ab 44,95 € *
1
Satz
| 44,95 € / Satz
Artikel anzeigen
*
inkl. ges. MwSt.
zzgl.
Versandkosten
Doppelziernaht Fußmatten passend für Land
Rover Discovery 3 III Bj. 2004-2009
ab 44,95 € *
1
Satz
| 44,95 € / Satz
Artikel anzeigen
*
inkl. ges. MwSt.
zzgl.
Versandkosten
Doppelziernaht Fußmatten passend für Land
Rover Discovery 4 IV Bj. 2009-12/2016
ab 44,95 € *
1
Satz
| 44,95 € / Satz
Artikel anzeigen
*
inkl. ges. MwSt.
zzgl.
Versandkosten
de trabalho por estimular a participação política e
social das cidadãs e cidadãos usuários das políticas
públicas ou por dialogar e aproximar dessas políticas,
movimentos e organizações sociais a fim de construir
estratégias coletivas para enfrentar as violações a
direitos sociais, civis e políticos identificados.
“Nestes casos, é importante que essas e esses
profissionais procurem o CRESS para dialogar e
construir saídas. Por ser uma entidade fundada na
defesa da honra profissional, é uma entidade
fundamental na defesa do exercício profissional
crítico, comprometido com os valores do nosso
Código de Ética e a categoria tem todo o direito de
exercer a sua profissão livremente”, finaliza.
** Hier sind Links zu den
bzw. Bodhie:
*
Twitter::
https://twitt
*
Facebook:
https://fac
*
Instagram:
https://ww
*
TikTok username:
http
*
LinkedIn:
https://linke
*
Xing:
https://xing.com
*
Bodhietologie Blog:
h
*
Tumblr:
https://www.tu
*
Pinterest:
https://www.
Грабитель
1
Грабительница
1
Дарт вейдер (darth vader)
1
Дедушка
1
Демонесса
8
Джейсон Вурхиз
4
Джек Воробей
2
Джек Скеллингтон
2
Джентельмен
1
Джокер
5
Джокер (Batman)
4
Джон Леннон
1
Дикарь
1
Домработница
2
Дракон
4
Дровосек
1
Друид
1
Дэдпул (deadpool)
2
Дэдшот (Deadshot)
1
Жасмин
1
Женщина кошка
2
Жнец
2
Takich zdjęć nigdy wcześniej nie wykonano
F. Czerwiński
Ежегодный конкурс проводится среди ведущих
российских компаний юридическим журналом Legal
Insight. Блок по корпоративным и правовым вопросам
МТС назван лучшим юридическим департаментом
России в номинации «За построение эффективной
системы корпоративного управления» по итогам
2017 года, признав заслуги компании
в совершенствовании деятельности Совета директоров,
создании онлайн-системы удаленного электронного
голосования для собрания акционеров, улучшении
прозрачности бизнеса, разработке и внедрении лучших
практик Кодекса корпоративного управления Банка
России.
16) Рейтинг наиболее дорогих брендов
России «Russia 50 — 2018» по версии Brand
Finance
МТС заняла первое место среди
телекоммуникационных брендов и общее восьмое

-------

▶ [What to produce]
Copy each line of the listing that carries the word "управления".

▶ [Answer section]
системы корпоративного управления» по итогам
практик Кодекса корпоративного управления Банка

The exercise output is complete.